Anche il parlamento della XXV legislatura (1 dicembre 1919 - 7 aprile 1921) è stato conquistato da parlamentari socialisti e Mussolini nel 2019 non era riuscito neppure a essere eletto. Ma da quel momento i prefetti lasciano che siano gli squadristi a compiere le rappresaglie. Solo il prefetto di Bologna Cesare Mori agì controcorrente per tutelare la sovranità dello Stato, quel prefetto che poi lo stesso Mussolini assumerà per sconfiggere la mafia.
Poi improvvisamente le cose cambiano. Il paese non ne può più dei disordini, delle violenze, delle stragi e si lascia fare strada la violenza fascista.
 
Quando si torna a votare l’11 giugno 1921, gli equilibri in parlamento sono totalmente cambiati.
Però i governi Giolitti, Bonomi e Facta non cambiano la situazione, anzi, è sempre più caotica.
È in quel momento che nasce l’idea della Marcia su Roma, intesa dapprima come un atto simbolico e poi un dato di fatto.
Stavolta Mussolini ha le idee chiare sul Paese.
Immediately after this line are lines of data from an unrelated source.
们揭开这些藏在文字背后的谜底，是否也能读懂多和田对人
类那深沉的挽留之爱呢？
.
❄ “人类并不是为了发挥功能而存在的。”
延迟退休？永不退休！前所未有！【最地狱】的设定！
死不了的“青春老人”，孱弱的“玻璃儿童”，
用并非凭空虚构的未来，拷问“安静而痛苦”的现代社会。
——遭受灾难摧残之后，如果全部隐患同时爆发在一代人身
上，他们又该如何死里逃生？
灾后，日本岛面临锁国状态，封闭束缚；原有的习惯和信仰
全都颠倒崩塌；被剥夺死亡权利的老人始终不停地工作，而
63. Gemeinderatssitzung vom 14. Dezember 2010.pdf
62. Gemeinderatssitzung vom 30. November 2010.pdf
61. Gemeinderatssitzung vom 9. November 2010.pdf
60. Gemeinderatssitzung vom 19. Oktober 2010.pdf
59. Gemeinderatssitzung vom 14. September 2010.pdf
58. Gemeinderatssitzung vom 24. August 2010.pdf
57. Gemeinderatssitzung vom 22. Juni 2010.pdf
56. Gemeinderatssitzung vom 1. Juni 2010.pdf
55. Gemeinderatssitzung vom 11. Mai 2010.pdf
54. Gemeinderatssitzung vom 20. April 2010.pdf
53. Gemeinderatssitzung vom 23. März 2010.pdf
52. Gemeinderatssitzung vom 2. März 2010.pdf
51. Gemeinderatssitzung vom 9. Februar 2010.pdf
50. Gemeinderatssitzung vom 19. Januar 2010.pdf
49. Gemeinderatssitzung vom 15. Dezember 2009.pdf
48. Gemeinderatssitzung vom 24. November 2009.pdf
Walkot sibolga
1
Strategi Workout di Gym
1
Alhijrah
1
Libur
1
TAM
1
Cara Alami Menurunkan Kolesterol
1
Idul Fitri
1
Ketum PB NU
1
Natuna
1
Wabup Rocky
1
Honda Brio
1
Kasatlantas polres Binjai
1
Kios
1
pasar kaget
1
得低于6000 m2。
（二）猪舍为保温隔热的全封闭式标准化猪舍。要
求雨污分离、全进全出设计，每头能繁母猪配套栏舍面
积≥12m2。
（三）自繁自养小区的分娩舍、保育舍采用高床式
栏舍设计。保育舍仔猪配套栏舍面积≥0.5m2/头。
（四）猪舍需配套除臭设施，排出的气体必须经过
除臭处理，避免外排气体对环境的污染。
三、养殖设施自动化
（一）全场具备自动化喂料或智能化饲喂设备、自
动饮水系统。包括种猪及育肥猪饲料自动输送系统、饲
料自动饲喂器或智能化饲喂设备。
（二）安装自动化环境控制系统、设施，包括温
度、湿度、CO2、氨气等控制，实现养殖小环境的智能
Se lo Stato non reagisce, conquista Roma senza colpo ferire e il Re, giocoforza, deve dargli il potere.
L’occasione si presenta proprio per il 28 ottobre, quando il Presidente del Consiglio Facta si dimette.
Mussolini non perde il colpo: difficilmente Facta farà mobilitare l’Esercito, contro il quale nessuna organizzazione eversiva avrebbe potuto farcela.
La vigilia, infatti, il Re ordina al dimissionario Facta di mettere Roma in Stato d’assedio per impedire la presa di capitale da parte dei fascisti. Facta obbedisce, ma viene raggiunto poco dopo dal contro ordine: togliere lo stato d’assedio.
Per Benito Mussolini la strada è spianata.
Ma cosa aveva fatto cambiare idea al sovrano? Probabilmente quei deputati socialisti della legislatura precedente i quali, quando il re si presentò alla Camera, si alzarono e lasciarono l’emiciclo.
 
Poi accadde il delitto Matteotti e qui l’autore fa cadere tutti i più stretti collaboratori di Mussolini, quelli più scatenati, i sanguinari, quelli che non hanno capito che, una volta preso il potere, non servivano più.
E qui finisce il libro, che probabilmente vedrà altre edizioni per descrivere gli anni del ventennio.
Scritti così, si leggono con una facilità estrema, appassionando come se fosse un romanzo di Grisham. Purtroppo però, come dice l’autore, tutti i personaggi e i fatti narrati sono assolutamente veri. E questo non va mai dimenticato nel corso della lettura: quella era la povera Italia dei nostri nonni.